Je parle ici de la responsabilité relationnelle.
Et à mes yeux, la responsabilité relationnelle est une clé essentielle dans toute démarche personnelle, peu importe l’objectif.
Qu’est-ce qu’une personne responsable ? C’est une personne qui accepte qu’elle soit la source de :
- Tout ce qu’elle vit,
- Tout ce qu’elle dit,
- Tout ce qu’elle fait,
- Tout ce qu’elle choisit,
- Et aussi de la manière dont elle répond à ce qui lui arrive.
Elle en assume les conséquences. Autrement dit, c’est une personne capable de reprendre le pouvoir sur sa vie en cherchant en elle-même la source de ses malaises afin de se transformer sans se blâmer… et sans blâmer l’autre. Elle ne cherche pas à prendre le pouvoir sur l’autre en essayant constamment de le ou la changer.
La responsabilisation relationnelle consiste à dire : Je suis responsable de mes émotions, de mes besoins et de mes réactions.
Je ne suis pas responsable des émotions de l’autre.
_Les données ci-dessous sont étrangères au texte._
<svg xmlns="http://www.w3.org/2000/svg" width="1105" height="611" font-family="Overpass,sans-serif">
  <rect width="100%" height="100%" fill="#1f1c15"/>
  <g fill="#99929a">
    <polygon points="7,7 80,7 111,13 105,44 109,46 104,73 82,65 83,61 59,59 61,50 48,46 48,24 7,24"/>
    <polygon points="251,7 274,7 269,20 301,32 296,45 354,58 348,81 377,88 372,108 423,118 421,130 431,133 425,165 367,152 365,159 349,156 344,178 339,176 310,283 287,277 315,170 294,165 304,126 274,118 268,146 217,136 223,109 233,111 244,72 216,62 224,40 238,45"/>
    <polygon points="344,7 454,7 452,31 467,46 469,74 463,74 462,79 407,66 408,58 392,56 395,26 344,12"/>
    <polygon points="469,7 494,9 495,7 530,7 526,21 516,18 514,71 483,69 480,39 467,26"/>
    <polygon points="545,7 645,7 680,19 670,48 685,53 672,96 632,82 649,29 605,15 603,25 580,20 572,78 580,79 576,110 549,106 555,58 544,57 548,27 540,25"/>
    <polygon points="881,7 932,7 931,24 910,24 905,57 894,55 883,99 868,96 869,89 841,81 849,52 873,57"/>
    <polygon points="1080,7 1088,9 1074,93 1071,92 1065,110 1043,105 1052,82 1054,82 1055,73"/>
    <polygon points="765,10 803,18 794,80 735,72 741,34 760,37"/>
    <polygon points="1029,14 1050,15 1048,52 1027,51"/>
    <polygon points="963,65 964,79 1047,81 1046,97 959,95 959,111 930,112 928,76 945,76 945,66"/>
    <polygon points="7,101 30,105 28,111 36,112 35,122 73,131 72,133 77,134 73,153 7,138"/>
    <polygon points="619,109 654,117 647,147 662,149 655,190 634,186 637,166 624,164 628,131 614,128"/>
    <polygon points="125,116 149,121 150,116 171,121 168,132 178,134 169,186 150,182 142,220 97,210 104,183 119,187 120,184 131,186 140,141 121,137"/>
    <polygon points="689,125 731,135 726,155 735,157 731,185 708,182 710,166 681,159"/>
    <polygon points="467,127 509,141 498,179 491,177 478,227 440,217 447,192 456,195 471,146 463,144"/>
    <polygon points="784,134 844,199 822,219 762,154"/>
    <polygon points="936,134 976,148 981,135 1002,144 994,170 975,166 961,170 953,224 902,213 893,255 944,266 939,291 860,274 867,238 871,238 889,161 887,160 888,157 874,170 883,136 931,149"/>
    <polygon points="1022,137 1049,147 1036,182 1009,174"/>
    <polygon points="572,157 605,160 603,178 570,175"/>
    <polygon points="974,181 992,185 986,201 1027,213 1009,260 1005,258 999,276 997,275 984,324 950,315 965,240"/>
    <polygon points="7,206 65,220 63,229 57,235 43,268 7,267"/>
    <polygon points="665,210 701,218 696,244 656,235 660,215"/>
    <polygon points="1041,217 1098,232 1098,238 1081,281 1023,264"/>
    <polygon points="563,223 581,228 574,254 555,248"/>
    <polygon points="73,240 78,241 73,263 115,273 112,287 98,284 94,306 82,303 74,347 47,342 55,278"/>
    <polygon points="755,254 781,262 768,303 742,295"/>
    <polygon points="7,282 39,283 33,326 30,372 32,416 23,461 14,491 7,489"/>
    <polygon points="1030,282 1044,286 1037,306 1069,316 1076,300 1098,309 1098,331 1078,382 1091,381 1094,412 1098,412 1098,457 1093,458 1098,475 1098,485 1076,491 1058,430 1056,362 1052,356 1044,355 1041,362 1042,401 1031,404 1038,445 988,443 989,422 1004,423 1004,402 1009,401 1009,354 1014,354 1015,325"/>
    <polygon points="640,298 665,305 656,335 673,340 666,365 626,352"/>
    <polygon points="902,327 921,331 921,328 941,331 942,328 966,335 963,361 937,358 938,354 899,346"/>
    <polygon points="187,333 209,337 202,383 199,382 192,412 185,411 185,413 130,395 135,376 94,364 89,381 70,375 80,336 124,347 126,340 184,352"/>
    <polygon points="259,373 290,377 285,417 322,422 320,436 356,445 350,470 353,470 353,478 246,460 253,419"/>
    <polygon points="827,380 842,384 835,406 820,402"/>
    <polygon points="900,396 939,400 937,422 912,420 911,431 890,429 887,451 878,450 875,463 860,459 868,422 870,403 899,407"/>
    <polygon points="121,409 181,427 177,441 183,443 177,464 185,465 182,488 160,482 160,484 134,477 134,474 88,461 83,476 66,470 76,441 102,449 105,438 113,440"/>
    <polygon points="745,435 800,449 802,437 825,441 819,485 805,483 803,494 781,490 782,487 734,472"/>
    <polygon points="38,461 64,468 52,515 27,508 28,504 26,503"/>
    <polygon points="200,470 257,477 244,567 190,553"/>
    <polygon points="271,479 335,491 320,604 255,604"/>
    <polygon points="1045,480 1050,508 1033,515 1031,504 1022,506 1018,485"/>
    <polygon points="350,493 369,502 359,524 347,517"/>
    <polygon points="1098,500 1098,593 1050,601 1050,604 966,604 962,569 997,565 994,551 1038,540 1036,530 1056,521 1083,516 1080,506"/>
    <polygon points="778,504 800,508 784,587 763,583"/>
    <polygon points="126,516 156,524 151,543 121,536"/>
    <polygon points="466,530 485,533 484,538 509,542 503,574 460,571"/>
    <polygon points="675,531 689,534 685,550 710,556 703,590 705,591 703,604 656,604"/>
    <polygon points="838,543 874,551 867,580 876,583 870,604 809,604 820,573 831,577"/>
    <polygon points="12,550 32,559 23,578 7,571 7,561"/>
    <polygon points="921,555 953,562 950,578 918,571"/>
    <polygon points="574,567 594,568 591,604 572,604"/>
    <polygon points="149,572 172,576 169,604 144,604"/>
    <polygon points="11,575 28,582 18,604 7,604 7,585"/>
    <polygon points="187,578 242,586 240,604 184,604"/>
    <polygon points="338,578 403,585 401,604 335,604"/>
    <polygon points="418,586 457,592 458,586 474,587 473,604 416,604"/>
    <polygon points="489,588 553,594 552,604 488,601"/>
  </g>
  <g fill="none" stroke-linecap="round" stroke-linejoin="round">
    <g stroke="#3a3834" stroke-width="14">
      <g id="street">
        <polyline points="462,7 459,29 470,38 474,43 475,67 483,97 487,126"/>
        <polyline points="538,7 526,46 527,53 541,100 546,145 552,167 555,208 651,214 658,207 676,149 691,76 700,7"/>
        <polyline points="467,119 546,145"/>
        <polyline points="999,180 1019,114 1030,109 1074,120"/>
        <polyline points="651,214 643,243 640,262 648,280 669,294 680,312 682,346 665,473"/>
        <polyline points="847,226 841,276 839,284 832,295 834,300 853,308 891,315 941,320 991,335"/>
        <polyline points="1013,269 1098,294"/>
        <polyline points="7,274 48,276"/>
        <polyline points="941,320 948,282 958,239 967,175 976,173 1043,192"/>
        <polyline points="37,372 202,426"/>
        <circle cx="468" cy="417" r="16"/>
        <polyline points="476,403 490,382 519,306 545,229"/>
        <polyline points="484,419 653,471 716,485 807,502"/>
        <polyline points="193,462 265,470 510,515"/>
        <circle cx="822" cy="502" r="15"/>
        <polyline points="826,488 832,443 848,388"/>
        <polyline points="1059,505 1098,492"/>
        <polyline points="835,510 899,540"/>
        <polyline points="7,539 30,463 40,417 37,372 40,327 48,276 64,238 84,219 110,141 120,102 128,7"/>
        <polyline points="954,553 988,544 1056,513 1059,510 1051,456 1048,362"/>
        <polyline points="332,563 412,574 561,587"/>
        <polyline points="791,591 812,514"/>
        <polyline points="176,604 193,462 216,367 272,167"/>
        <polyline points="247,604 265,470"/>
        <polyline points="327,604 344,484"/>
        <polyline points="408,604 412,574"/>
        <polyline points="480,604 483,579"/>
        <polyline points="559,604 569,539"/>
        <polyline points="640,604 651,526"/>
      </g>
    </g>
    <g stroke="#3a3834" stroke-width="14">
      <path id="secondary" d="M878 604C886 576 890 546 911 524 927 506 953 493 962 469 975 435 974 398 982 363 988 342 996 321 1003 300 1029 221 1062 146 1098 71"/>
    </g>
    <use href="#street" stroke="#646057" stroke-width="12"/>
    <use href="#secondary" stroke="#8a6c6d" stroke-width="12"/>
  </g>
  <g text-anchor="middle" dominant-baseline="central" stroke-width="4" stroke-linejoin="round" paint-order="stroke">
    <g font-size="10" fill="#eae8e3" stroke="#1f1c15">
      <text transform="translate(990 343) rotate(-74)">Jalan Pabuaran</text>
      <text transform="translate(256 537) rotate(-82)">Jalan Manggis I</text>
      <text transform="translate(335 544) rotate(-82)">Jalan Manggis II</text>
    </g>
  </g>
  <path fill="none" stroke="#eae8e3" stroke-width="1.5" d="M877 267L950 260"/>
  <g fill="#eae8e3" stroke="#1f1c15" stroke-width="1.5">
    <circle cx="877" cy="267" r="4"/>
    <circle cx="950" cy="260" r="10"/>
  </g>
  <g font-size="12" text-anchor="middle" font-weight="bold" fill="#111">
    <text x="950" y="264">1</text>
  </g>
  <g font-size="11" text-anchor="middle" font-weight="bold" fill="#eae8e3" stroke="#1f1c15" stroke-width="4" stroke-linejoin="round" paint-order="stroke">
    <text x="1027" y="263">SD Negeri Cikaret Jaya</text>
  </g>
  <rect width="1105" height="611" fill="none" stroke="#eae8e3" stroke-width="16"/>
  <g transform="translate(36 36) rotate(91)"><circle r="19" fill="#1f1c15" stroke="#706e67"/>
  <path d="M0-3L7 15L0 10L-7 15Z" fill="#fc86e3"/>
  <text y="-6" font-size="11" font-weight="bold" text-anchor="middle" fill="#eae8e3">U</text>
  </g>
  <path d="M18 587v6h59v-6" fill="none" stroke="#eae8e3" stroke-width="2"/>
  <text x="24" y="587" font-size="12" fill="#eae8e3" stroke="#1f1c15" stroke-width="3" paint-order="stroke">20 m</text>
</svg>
Et l’autre n’est pas responsable des miennes.
Cela rejoint la Communication Non Violente de Marshall Rosenberg et aussi ce que nous avons vu dans le cours Vivre en Relation : «L’autre peut être le déclencheur de mes émotions, mais il n’en est pas la cause».
Voici un petit exemple concret :
Au lieu de dire : « Tu me rends triste quand tu fais ça. »
On peut dire :« Quand tu fais ça, je me sens triste parce que j’ai besoin de considération. »
Ainsi je quitte l’accusation… j'entre dans la conscience.
ATTENTION : La responsabilisation relationnelle ce n’est pas de
- Se culpabiliser.
- Tout accepter.
- Tolérer l’inacceptable.
- Devenir le sauveur, le chevalier blanc…
- Ou devenir la sauveuse, la princesse blanche.
Elle implique aussi de
- Nommer ses limites.
- Reconnaître lorsqu’une relation n’est pas saine.
- Apprendre à dire non.
C’est reprendre le pouvoir sur sa vie, sans chercher à contrôler celle de l’autre.
C’est passer de l’ego blessé… à l’adulte intérieur conscient.
À suivre….
Question de clôture : Et toi… Dans tes relations, prends-tu le temps de revenir à toi avant de pointer l’autre?
Pensée : Parfois, la maturité dans la communication ou l’écriture… c’est justement de ne pas ajouter.